L’altra dichiarazione “rivista” è quella in cui Presta aveva affermato che «i vertici di questa organizzazione erano mio fratello Antonio e mio nipote Giuseppe». Anche in questo caso il pentito di Roggiano Gravina precisa che «con tale frase intendevo evidenziare che le persone dotate di massimo potere decisionale all’interno dell’associazione erano, appunto, mio fratello Antonio e mio nipote Giuseppe, cui aggiungo anche Francesco Ciliberti, in virtù del suo essere sposato con la figlia di mio cugino Franco Presta. Subito dopo di loro, in ordine di importanza, ci sono io, che, come ho riferito più volte, operavo in stretto contatto con Mario Sollazzo, che aveva un’importanza pari alla mia». Un cambio di registro abbastanza importante rispetto all’impianto accusatorio che inquadrava i fratelli Presta al vertice della presunta associazione per delinquere dedita al narcotraffico. Così, facendo seguito a questa dichiarazione, Presta si vede “costretto” a specificare che «Francesco Ciliberti non era uno spacciatore ma, come ho detto prima e più volte, un elemento di vertice dell’associazione finalizzata al traffico di stupefacenti».

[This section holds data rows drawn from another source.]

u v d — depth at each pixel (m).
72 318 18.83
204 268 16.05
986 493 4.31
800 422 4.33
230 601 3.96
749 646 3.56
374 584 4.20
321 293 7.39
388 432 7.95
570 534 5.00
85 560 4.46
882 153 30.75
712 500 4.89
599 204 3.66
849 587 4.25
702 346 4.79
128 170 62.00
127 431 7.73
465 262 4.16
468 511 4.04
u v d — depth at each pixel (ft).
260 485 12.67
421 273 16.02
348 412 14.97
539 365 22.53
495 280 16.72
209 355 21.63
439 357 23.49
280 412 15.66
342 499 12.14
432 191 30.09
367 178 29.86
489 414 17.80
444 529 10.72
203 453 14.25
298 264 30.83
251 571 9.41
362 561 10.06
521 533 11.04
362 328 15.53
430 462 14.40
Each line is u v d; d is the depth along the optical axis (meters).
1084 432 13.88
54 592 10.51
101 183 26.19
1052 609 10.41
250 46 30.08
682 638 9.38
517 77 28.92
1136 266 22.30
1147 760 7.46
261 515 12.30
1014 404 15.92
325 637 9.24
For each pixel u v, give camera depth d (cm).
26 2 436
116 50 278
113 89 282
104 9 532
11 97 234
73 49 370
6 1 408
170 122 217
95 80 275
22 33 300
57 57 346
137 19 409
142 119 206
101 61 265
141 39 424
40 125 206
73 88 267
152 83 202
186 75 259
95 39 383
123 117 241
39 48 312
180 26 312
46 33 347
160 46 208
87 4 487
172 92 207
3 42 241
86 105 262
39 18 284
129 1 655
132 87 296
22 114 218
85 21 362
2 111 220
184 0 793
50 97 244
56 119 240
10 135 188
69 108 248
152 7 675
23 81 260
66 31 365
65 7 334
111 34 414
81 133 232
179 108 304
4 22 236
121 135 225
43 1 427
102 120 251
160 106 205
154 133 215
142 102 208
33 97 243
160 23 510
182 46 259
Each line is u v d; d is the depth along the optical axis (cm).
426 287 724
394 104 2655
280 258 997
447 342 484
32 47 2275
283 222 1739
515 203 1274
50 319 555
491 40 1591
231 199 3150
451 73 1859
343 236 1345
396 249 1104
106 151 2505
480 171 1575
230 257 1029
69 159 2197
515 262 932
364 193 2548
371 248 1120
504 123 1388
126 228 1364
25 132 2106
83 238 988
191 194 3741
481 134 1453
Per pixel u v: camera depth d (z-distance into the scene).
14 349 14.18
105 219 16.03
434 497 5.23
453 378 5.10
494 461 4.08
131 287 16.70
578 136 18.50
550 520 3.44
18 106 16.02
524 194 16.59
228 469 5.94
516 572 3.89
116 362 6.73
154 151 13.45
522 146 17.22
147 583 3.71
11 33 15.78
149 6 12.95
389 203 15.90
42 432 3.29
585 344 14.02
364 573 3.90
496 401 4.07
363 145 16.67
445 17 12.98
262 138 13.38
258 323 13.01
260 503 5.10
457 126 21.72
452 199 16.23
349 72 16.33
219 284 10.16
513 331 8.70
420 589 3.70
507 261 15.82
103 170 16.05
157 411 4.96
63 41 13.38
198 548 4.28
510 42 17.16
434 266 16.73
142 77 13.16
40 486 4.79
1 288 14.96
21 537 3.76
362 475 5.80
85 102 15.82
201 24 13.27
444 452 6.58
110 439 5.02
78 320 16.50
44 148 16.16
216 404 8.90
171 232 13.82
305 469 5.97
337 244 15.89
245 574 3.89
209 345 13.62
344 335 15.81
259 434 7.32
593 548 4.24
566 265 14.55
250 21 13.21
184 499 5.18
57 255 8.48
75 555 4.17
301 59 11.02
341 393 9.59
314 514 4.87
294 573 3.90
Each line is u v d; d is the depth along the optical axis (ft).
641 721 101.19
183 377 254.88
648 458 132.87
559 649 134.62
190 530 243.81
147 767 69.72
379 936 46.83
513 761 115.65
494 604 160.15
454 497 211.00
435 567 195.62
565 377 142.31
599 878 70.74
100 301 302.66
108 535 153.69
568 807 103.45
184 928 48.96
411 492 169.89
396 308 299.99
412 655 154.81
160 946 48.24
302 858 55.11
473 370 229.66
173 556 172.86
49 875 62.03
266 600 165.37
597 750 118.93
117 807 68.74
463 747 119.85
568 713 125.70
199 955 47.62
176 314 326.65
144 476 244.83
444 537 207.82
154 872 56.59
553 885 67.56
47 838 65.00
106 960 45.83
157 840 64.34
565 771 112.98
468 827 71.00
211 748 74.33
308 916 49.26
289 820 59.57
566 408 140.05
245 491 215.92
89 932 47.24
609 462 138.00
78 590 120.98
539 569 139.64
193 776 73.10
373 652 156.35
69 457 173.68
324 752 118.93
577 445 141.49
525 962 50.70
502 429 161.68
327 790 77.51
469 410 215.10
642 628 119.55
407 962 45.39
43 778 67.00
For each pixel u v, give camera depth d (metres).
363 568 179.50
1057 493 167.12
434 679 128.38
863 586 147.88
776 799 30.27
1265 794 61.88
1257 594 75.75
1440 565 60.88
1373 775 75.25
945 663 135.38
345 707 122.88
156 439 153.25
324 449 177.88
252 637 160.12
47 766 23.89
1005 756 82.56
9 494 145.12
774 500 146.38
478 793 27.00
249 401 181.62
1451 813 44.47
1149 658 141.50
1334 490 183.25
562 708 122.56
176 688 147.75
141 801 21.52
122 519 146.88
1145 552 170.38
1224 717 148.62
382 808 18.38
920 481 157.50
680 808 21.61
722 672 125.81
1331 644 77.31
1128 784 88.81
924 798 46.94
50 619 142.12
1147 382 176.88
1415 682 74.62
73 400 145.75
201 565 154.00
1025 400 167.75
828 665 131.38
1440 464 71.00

Roberto Presta: «Non spacciavamo solo droga»
Le precisazioni, tuttavia, proseguono con un’altra frase – quella originaria era «lo spaccio di sostanze stupefacenti era la nostra unica attività» – ovvero che «in realtà, come ho anche già detto, lo spaccio di droga non era affatto l’unica attività illecita portata avanti dal nostro gruppo criminale, con quella frase intendevo, al più, riferirmi al dato per cui dallo spaccio di stupefacenti derivava la parte più consistente delle nostre entrate economiche». Ma le precisazioni non sono finite. In precedenza Roberto Presta aveva detto «Ciliberti mandava Michele Fusaro ad avvisarci degli appuntamenti con Giannetta per la consegna della droga», che sarebbe avvenuto “in due occasioni”. E chiarisce che «è stato lo stesso Mario Sollazzo a dirmi che i due chili di marijuana trovati a Gioiello e per i quali quest’ultimo era stato arrestato, era stato lui stesso a cederglieli. Da qui la nostra preoccupazione, trattandosi di droga della nostra associazione. Precisazioni anche su Francesco Iantorno e Roberto Iantorno, due dei tanti imputati di “Valle dell’Esaro”, riferendo che «si tratta di soggetti diversi da quello soprannominato “tarzanicchiu». Brevissima, invece, la dichiarazione su Patitucci, di cui non si specifica che sia uno degli imputati o altro soggetto, il quale (a dire di Presta) «grazie alla sua rete di relazioni», forniva «informazioni rilevanti sulle attività in corso».